Assigned task: Reproduce the listing below without changes, from the line that contains "Content-Type: text/plain; charset=iso-8859-1" down to the end of the listing, both included.
● ● ● ● ●
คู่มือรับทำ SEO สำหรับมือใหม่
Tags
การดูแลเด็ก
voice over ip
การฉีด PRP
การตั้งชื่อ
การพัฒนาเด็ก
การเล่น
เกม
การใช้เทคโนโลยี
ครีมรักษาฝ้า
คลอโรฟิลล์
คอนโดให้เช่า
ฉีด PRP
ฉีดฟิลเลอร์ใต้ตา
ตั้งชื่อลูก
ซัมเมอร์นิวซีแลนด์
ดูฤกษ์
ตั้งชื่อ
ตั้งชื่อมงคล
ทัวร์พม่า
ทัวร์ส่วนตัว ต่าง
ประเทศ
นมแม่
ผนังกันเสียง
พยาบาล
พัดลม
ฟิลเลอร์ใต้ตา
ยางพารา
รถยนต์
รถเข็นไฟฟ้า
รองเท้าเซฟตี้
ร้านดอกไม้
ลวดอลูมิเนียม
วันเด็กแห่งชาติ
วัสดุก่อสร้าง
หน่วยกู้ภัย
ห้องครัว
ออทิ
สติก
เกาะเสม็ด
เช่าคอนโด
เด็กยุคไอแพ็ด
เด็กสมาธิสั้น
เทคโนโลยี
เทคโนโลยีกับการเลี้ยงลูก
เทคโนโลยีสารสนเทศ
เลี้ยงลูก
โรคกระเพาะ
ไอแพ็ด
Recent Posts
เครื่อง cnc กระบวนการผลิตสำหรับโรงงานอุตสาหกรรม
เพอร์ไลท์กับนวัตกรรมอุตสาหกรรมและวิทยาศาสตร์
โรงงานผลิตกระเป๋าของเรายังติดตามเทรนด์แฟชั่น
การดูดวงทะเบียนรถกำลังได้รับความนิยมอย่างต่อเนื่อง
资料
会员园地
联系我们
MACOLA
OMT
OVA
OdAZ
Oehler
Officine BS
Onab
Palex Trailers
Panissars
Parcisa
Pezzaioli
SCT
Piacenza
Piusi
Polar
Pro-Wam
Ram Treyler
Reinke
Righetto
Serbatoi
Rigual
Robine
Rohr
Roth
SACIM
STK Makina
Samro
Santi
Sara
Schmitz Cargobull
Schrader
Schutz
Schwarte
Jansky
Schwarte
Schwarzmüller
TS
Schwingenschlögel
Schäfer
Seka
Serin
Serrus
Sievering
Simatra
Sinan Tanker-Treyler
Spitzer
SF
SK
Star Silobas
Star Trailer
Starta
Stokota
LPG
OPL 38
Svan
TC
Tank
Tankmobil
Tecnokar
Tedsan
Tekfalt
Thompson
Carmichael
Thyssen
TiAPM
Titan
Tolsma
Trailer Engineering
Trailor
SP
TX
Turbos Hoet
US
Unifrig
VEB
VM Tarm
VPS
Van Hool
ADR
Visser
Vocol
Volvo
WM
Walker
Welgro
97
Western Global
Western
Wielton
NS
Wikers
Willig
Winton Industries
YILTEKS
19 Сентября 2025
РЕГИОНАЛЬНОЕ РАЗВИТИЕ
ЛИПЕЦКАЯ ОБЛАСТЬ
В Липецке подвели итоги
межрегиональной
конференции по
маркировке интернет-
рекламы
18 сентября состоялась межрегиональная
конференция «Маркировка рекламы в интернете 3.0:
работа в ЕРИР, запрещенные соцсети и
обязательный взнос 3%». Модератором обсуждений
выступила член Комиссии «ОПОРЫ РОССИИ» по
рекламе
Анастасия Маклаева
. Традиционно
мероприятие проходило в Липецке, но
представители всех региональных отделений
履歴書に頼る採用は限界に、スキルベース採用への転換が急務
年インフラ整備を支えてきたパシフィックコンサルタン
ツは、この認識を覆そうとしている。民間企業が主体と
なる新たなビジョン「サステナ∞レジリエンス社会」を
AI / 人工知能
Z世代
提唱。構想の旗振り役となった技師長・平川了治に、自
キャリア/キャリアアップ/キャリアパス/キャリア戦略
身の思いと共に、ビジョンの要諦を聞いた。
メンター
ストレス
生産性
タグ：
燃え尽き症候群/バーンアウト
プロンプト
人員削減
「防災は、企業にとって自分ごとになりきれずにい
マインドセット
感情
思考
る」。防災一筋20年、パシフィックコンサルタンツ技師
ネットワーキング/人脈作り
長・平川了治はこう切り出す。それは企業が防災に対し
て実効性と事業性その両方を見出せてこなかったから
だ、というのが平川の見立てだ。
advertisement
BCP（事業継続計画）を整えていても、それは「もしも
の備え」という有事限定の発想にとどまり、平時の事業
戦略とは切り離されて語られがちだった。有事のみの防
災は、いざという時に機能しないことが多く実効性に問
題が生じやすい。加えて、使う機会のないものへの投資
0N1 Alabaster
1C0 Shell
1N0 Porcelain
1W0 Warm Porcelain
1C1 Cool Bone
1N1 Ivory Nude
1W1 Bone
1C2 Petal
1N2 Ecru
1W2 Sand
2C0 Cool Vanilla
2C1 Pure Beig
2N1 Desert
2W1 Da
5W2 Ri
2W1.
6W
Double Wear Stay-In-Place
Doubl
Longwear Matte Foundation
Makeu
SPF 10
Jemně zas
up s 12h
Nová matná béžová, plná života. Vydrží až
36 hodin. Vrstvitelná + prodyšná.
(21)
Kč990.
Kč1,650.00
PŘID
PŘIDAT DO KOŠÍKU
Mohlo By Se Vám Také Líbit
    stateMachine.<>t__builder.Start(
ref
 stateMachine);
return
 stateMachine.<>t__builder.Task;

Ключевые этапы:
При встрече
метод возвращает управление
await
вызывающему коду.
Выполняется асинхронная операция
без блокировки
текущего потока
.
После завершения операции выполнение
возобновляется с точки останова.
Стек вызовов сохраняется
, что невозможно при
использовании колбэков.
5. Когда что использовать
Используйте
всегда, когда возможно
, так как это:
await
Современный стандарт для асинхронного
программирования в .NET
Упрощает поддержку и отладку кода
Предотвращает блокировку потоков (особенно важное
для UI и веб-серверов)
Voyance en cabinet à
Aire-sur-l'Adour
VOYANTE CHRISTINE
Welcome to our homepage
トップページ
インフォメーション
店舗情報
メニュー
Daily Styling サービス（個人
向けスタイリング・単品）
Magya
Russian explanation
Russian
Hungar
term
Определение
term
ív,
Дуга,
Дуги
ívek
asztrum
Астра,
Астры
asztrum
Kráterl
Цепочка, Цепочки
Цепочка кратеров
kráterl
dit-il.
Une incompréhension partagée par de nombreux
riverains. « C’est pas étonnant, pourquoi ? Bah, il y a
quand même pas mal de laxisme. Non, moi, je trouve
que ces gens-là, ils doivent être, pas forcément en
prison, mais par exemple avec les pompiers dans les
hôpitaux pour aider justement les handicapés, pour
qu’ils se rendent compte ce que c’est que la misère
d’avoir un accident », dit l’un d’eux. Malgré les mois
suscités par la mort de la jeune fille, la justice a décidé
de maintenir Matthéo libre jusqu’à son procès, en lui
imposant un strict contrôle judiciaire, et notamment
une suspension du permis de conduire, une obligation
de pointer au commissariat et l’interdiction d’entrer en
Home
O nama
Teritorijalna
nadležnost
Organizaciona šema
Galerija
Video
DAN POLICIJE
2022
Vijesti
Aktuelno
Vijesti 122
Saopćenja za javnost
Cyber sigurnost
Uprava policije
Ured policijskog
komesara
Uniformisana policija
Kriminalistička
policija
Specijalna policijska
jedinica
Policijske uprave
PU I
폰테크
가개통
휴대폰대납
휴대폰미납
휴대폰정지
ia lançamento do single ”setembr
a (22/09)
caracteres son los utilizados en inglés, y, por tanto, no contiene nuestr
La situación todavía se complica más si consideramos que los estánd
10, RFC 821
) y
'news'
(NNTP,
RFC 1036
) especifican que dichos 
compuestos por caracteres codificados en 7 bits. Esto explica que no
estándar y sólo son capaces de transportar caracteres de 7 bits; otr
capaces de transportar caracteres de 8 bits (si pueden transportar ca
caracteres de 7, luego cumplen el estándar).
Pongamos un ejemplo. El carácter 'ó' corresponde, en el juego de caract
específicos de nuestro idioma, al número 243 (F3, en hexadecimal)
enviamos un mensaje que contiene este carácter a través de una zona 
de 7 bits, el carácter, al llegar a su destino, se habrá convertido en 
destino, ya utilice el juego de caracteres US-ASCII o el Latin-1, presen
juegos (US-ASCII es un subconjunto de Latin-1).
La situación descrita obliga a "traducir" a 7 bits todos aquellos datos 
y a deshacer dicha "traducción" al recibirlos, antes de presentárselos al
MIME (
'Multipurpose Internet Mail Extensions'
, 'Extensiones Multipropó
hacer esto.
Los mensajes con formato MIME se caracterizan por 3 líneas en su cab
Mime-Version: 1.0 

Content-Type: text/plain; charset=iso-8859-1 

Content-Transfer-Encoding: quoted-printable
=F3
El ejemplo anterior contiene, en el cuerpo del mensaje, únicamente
● ● ● ● ●
Final answer:
Content-Type: text/plain; charset=iso-8859-1 

Content-Transfer-Encoding: quoted-printable
=F3
El ejemplo anterior contiene, en el cuerpo del mensaje, únicamente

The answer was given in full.